= Beginning of Section =

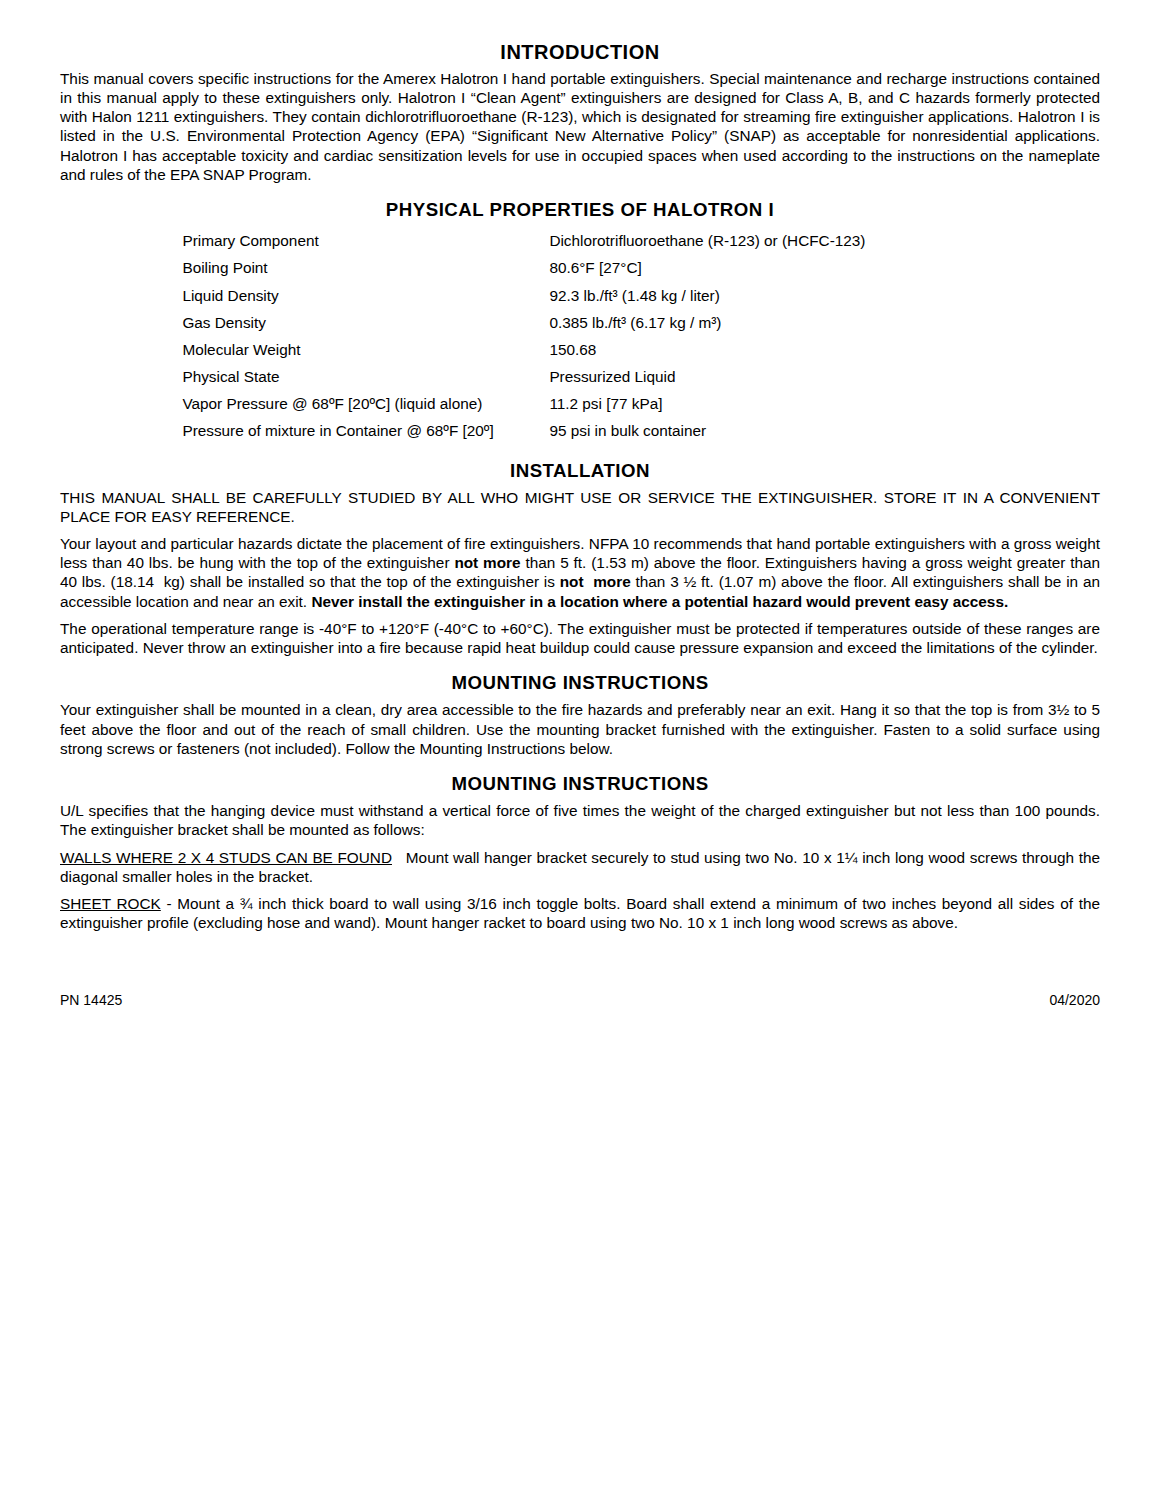INTRODUCTION
This manual covers specific instructions for the Amerex Halotron I hand portable extinguishers. Special maintenance and recharge instructions contained in this manual apply to these extinguishers only. Halotron I “Clean Agent” extinguishers are designed for Class A, B, and C hazards formerly protected with Halon 1211 extinguishers. They contain dichlorotrifluoroethane (R-123), which is designated for streaming fire extinguisher applications. Halotron I is listed in the U.S. Environmental Protection Agency (EPA) “Significant New Alternative Policy” (SNAP) as acceptable for nonresidential applications. Halotron I has acceptable toxicity and cardiac sensitization levels for use in occupied spaces when used according to the instructions on the nameplate and rules of the EPA SNAP Program.
PHYSICAL PROPERTIES OF HALOTRON I
| Primary Component | Dichlorotrifluoroethane (R-123) or (HCFC-123) |
| Boiling Point | 80.6°F [27°C] |
| Liquid Density | 92.3 lb./ft³ (1.48 kg / liter) |
| Gas Density | 0.385 lb./ft³ (6.17 kg / m³) |
| Molecular Weight | 150.68 |
| Physical State | Pressurized Liquid |
| Vapor Pressure @ 68ºF [20ºC] (liquid alone) | 11.2 psi [77 kPa] |
| Pressure of mixture in Container @ 68ºF [20º] | 95 psi in bulk container |
INSTALLATION
THIS MANUAL SHALL BE CAREFULLY STUDIED BY ALL WHO MIGHT USE OR SERVICE THE EXTINGUISHER. STORE IT IN A CONVENIENT PLACE FOR EASY REFERENCE.
Your layout and particular hazards dictate the placement of fire extinguishers. NFPA 10 recommends that hand portable extinguishers with a gross weight less than 40 lbs. be hung with the top of the extinguisher not more than 5 ft. (1.53 m) above the floor. Extinguishers having a gross weight greater than 40 lbs. (18.14 kg) shall be installed so that the top of the extinguisher is not more than 3 ½ ft. (1.07 m) above the floor. All extinguishers shall be in an accessible location and near an exit. Never install the extinguisher in a location where a potential hazard would prevent easy access.
The operational temperature range is -40°F to +120°F (-40°C to +60°C). The extinguisher must be protected if temperatures outside of these ranges are anticipated. Never throw an extinguisher into a fire because rapid heat buildup could cause pressure expansion and exceed the limitations of the cylinder.
MOUNTING INSTRUCTIONS
Your extinguisher shall be mounted in a clean, dry area accessible to the fire hazards and preferably near an exit. Hang it so that the top is from 3½ to 5 feet above the floor and out of the reach of small children. Use the mounting bracket furnished with the extinguisher. Fasten to a solid surface using strong screws or fasteners (not included). Follow the Mounting Instructions below.
MOUNTING INSTRUCTIONS
U/L specifies that the hanging device must withstand a vertical force of five times the weight of the charged extinguisher but not less than 100 pounds. The extinguisher bracket shall be mounted as follows:
WALLS WHERE 2 X 4 STUDS CAN BE FOUND Mount wall hanger bracket securely to stud using two No. 10 x 1¼ inch long wood screws through the diagonal smaller holes in the bracket.
SHEET ROCK - Mount a ¾ inch thick board to wall using 3/16 inch toggle bolts. Board shall extend a minimum of two inches beyond all sides of the extinguisher profile (excluding hose and wand). Mount hanger racket to board using two No. 10 x 1 inch long wood screws as above.
PN 14425 04/2020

= End of Section =

*Aim of the exercise*:
With the pictures stripped out, return each record word for word.

*Expected answer*:
INTRODUCTION
This manual covers specific instructions for the Amerex Halotron I hand portable extinguishers. Special maintenance and recharge instructions contained in this manual apply to these extinguishers only. Halotron I “Clean Agent” extinguishers are designed for Class A, B, and C hazards formerly protected with Halon 1211 extinguishers. They contain dichlorotrifluoroethane (R-123), which is designated for streaming fire extinguisher applications. Halotron I is listed in the U.S. Environmental Protection Agency (EPA) “Significant New Alternative Policy” (SNAP) as acceptable for nonresidential applications. Halotron I has acceptable toxicity and cardiac sensitization levels for use in occupied spaces when used according to the instructions on the nameplate and rules of the EPA SNAP Program.
PHYSICAL PROPERTIES OF HALOTRON I
| Primary Component | Dichlorotrifluoroethane (R-123) or (HCFC-123) |
| Boiling Point | 80.6°F [27°C] |
| Liquid Density | 92.3 lb./ft³ (1.48 kg / liter) |
| Gas Density | 0.385 lb./ft³ (6.17 kg / m³) |
| Molecular Weight | 150.68 |
| Physical State | Pressurized Liquid |
| Vapor Pressure @ 68ºF [20ºC] (liquid alone) | 11.2 psi [77 kPa] |
| Pressure of mixture in Container @ 68ºF [20º] | 95 psi in bulk container |
INSTALLATION
THIS MANUAL SHALL BE CAREFULLY STUDIED BY ALL WHO MIGHT USE OR SERVICE THE EXTINGUISHER. STORE IT IN A CONVENIENT PLACE FOR EASY REFERENCE.
Your layout and particular hazards dictate the placement of fire extinguishers. NFPA 10 recommends that hand portable extinguishers with a gross weight less than 40 lbs. be hung with the top of the extinguisher not more than 5 ft. (1.53 m) above the floor. Extinguishers having a gross weight greater than 40 lbs. (18.14 kg) shall be installed so that the top of the extinguisher is not more than 3 ½ ft. (1.07 m) above the floor. All extinguishers shall be in an accessible location and near an exit. Never install the extinguisher in a location where a potential hazard would prevent easy access.
The operational temperature range is -40°F to +120°F (-40°C to +60°C). The extinguisher must be protected if temperatures outside of these ranges are anticipated. Never throw an extinguisher into a fire because rapid heat buildup could cause pressure expansion and exceed the limitations of the cylinder.
MOUNTING INSTRUCTIONS
Your extinguisher shall be mounted in a clean, dry area accessible to the fire hazards and preferably near an exit. Hang it so that the top is from 3½ to 5 feet above the floor and out of the reach of small children. Use the mounting bracket furnished with the extinguisher. Fasten to a solid surface using strong screws or fasteners (not included). Follow the Mounting Instructions below.
MOUNTING INSTRUCTIONS
U/L specifies that the hanging device must withstand a vertical force of five times the weight of the charged extinguisher but not less than 100 pounds. The extinguisher bracket shall be mounted as follows:
WALLS WHERE 2 X 4 STUDS CAN BE FOUND Mount wall hanger bracket securely to stud using two No. 10 x 1¼ inch long wood screws through the diagonal smaller holes in the bracket.
SHEET ROCK - Mount a ¾ inch thick board to wall using 3/16 inch toggle bolts. Board shall extend a minimum of two inches beyond all sides of the extinguisher profile (excluding hose and wand). Mount hanger racket to board using two No. 10 x 1 inch long wood screws as above.
PN 14425 04/2020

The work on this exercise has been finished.